Claim: “LLM cleanup removes filler words and handles self-corrections”

  • Evidence quality: anecdotal
  • Assessment: The concept is sound — a small, fast LLM can strip “uh”, “um”, and mid-sentence restarts from a raw transcript more gracefully than regex. The Qwen 0.8B model completes in 1–2 seconds, making the round-trip acceptable for casual dictation.
  • Counter-argument: Community testing on Hacker News revealed a reproducible failure mode: when the transcribed speech resembles an AI instruction (e.g., “create tests and ensure all tests pass”), the cleanup LLM tries to execute the instruction rather than return cleaned text. This is a prompt injection boundary issue that the default system prompt does not guard against. The customizable prompt in Settings partially mitigates this, but requires user awareness.
  • References:

Claim: “Powered by WhisperKit” — implies state-of-the-art accuracy

  • Evidence quality: benchmark (third-party)
  • Assessment: WhisperKit delivers strong accuracy on Apple Silicon. An ICML 2025 paper from Argmax (WhisperKit’s creators) reported 2.2% WER using the Large v3 Turbo model on the Neural Engine. The 2025 edge speech benchmark by Ionio showed standard Whisper at 19.96% WER, with distil variants performing significantly better. Ghost Pepper defaults to smaller models (tiny.en, small.en) which trade accuracy for speed — users who choose tiny.en (~75 MB) accept noticeably higher error rates.
  • Counter-argument: For most dictation use cases, 5–10% WER is unacceptable without cleanup. The LLM post-processing step is load-bearing for quality, not just polish.
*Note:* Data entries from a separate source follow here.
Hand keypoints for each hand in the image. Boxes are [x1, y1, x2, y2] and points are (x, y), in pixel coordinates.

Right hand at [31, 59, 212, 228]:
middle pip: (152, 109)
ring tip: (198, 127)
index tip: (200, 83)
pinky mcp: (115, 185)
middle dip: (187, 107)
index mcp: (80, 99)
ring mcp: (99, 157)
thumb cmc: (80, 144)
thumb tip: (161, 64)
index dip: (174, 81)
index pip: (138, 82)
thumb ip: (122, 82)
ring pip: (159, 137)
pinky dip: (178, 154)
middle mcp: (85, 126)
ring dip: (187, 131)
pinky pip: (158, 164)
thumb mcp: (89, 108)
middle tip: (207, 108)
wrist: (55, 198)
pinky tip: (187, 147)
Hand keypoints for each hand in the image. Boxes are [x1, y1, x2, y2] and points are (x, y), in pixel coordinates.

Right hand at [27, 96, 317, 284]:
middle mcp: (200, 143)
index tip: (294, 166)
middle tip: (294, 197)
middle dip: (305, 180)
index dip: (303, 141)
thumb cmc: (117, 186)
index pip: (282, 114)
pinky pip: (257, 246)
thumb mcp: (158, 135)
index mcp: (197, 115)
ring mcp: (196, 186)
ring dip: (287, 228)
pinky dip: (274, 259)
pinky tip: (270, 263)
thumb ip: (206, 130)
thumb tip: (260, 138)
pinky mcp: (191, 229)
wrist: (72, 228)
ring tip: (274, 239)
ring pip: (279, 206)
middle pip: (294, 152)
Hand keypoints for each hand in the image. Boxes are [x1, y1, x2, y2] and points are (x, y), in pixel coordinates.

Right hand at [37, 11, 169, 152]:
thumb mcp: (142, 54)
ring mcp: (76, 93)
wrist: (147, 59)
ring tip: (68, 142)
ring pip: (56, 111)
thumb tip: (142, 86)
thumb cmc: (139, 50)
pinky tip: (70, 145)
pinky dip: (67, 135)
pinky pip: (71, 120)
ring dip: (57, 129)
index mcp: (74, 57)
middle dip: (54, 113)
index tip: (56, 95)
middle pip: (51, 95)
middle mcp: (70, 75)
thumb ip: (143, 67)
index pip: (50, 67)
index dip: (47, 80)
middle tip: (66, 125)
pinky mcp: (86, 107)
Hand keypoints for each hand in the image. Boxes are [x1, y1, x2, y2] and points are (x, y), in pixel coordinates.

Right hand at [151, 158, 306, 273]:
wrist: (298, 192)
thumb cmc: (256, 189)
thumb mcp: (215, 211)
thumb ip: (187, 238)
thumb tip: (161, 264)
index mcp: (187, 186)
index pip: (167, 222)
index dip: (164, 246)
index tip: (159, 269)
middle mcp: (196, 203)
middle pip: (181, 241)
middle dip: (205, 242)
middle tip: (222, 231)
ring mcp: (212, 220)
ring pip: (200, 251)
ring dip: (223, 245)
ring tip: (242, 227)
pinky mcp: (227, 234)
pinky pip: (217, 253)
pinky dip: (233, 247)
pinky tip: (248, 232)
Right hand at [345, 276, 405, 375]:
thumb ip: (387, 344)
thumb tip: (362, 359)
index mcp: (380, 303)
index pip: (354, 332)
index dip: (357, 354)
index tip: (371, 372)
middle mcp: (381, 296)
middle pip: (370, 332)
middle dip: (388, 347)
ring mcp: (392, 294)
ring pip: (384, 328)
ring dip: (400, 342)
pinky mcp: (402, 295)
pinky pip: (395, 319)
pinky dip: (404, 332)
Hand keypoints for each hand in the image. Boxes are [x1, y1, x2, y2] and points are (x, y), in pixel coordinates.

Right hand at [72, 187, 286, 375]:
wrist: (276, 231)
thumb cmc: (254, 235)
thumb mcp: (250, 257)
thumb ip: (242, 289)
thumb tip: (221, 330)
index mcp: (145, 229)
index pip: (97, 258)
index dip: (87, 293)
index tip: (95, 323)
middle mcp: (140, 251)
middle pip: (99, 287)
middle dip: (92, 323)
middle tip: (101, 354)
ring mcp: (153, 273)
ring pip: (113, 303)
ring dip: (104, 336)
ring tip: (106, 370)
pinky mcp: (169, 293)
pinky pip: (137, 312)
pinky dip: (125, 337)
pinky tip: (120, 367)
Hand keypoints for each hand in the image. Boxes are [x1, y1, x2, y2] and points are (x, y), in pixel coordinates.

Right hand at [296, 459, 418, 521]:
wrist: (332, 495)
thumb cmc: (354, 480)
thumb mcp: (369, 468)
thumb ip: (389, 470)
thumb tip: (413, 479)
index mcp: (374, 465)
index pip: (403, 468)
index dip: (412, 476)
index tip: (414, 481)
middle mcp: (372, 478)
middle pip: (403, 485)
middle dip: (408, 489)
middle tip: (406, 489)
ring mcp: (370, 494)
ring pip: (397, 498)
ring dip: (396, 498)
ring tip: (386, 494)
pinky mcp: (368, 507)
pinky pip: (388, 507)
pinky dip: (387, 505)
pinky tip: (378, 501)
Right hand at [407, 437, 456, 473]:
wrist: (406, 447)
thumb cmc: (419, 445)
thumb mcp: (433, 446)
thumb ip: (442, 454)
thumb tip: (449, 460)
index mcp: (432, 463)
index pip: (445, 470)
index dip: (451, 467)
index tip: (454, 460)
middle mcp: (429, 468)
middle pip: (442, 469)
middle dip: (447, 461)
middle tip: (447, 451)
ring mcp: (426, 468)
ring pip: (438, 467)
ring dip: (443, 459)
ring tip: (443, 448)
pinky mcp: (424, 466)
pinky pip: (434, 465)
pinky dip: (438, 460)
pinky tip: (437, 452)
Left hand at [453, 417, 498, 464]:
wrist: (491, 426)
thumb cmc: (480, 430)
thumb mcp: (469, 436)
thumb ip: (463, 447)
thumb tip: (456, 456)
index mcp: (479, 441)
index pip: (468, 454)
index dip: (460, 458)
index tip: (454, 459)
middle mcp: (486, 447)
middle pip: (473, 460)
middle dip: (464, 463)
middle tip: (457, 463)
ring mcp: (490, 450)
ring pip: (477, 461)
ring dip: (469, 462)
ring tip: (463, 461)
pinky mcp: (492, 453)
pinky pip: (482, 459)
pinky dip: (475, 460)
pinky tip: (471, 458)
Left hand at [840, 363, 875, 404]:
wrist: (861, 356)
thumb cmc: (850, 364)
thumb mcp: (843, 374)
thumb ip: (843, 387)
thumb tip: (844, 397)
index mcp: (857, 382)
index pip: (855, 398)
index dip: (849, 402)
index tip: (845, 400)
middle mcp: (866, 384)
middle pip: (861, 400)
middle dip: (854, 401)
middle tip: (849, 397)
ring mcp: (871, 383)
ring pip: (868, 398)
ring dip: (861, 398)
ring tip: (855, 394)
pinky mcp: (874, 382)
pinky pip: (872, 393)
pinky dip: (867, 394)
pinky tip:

Competing apps like Hex ship with Parakeet v3 (NVIDIA model), which achieves lower WER than Whisper at similar sizes. Ghost Pepper’s model roster does not currently include Parakeet as a first-class option.
  • References:

Claim: “A free and open source alternative to SuperWhisper”

  • Evidence quality: case-study
  • Assessment: Accurate as a positioning statement. SuperWhisper is commercial (tiered pricing), Ghost Pepper is MIT-licensed free software. For users who want to avoid a subscription, Ghost Pepper fulfills the same core use case.
  • Counter-argument: The comparison understates how saturated this category is. The Hacker News comment section described the thread as “a support group for people who have each independently built the same app.” Other notable OSS alternatives include MacWhisper (free tier), TypeWhisper, OpenWhispr, Wordbird, and VoiceInk ($25 one-time). Ghost Pepper’s two-stage LLM cleanup is a genuine differentiator, but most users will not perceive the difference versus a well-tuned regex cleanup pass. The r/macapps subreddit reportedly gates new Whisper dictation submissions to require demonstrated differentiation.
  • References:

Credibility Assessment

  • Author background: matthartman — a GitHub username with no publicly visible corporate affiliation or developer history beyond this project. No publication record or conference presence found. The project is a personal side project.
  • Publication bias: GitHub README / self-published. No peer-reviewed evaluation. The “Show HN” thread is the only external signal.
  • Verdict: medium — the code is open-source and auditable (which improves credibility over closed-source alternatives), but performance claims rest on the upstream WhisperKit benchmarks, not independent testing of the ghost-pepper application itself. The LLM cleanup failure mode is real and underdocumented.